Task prompt
In the data that follows, count each line with the string "curves"; the reply is the number only.

[Stored items]
------------------------------------------------------------
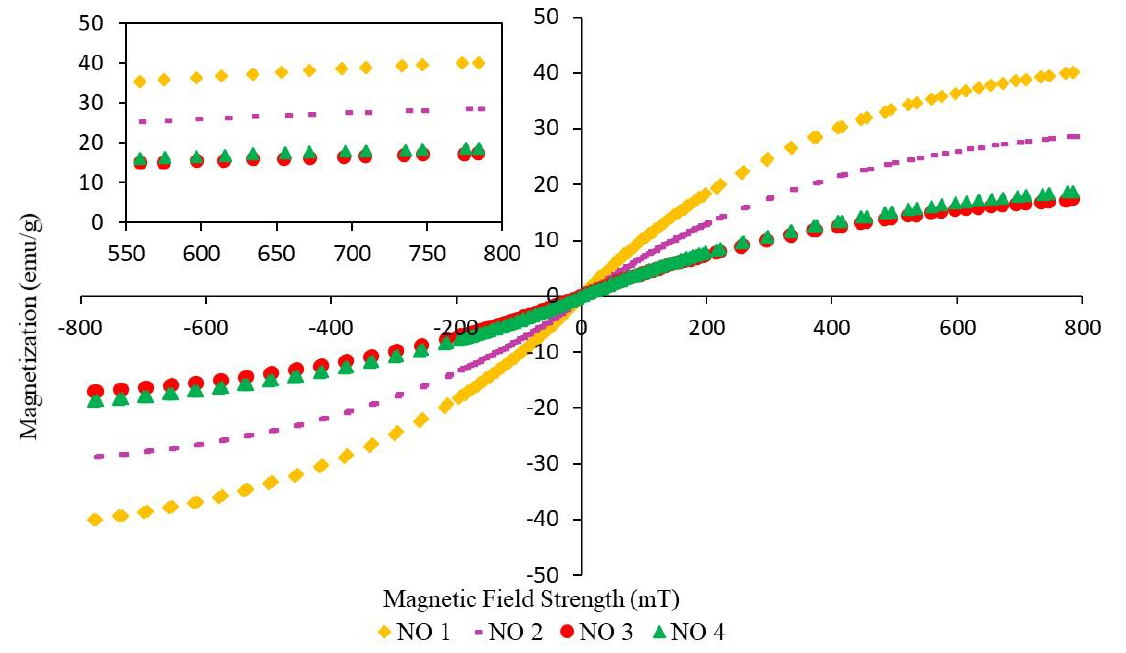
Figure 7. Magnetization curves of NR-based MREs for different ratios of NO:AO.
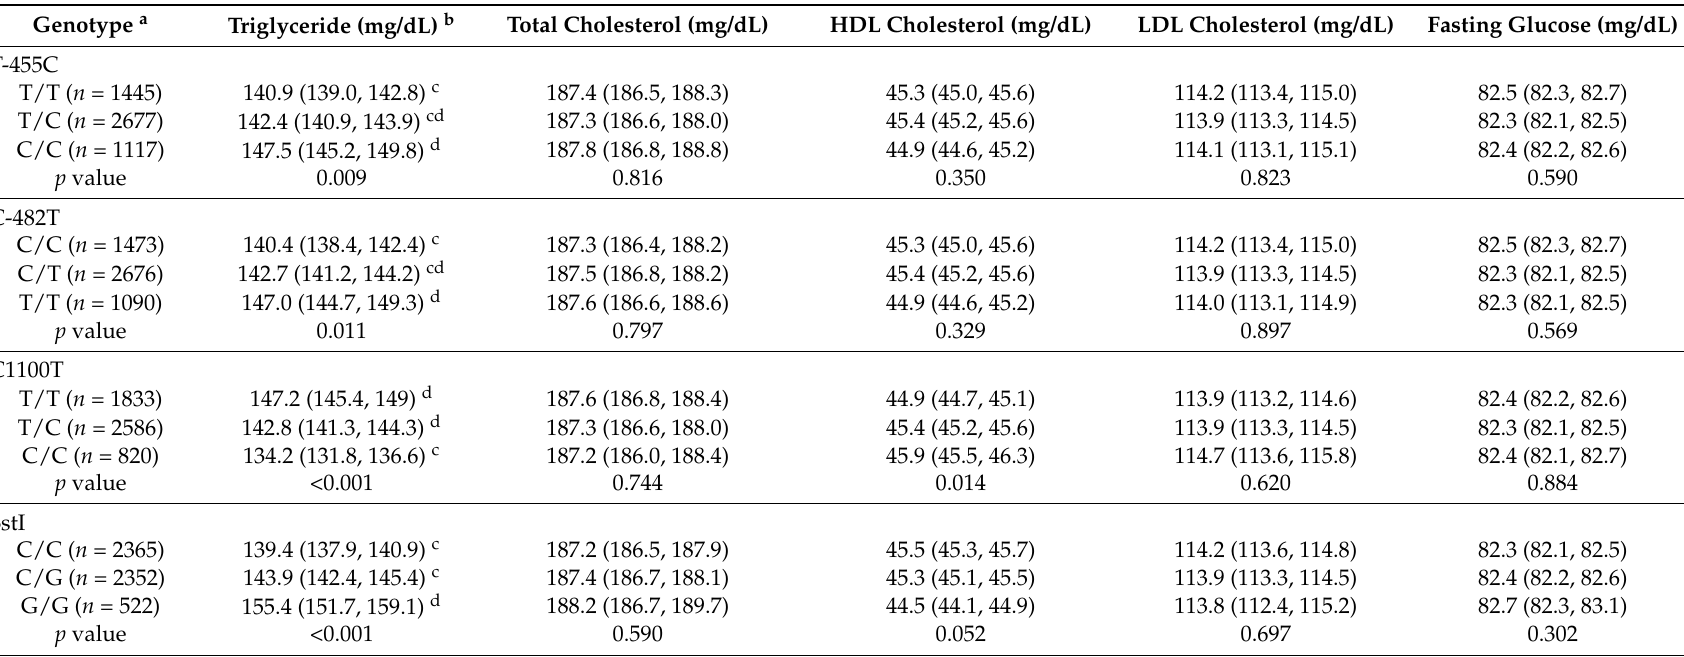
Table 2. Biochemical parameters of the population according to APOC3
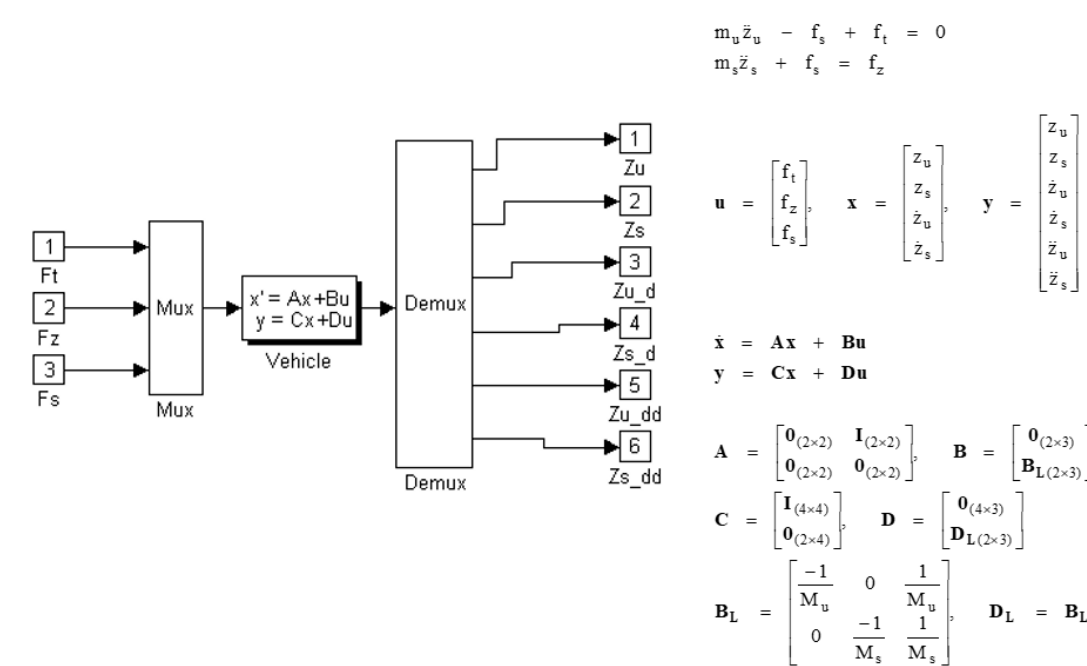
Figure A1. Quarter car model using the simulation modules.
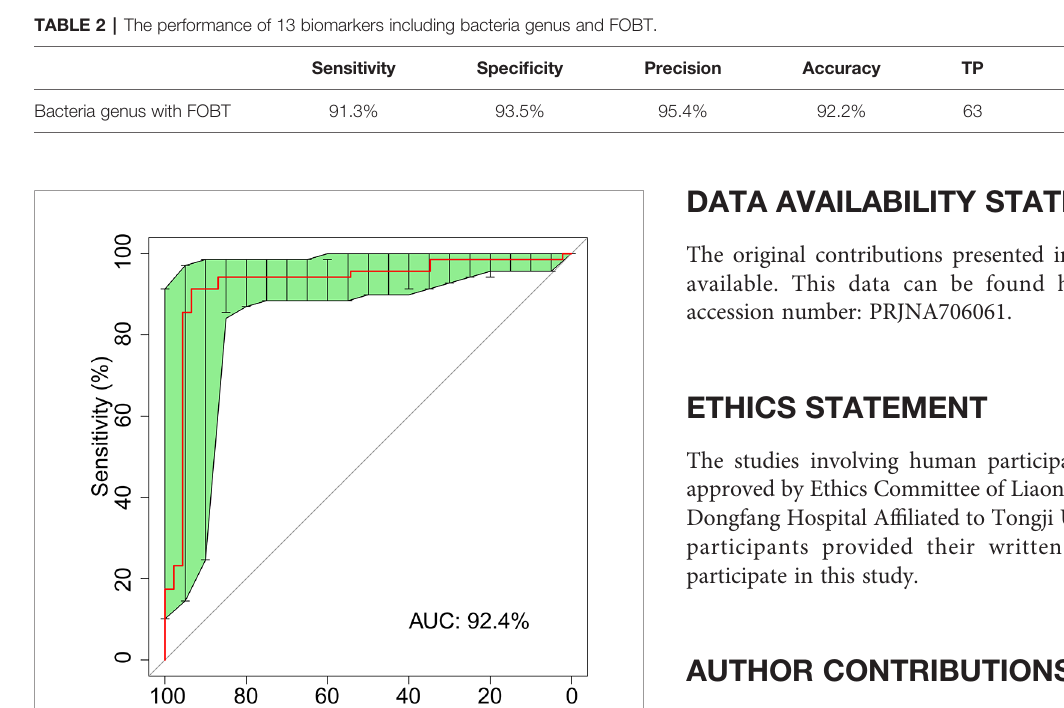
Supplementary Figure 1 | Venn diagram based on OTU. Each ellipse represents a group of samples. The overlapping area between the ellipses represents the shared OTU among the sample groups, and number of each block indicates the number of common or unique OTU of the sample groups contained in the block. Supplementary Figure 2 | Rarefaction curves of CRC and control samples.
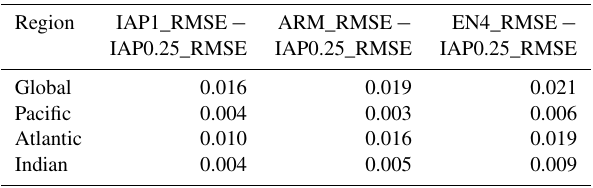
Table 2. RMSE of 1–2000m mean salinity for the IAP1 ◦ , AR- MOR3D, EN4, and IAP0.25 ◦ datasets (unit:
------------------------------------------------------------
Completed task
2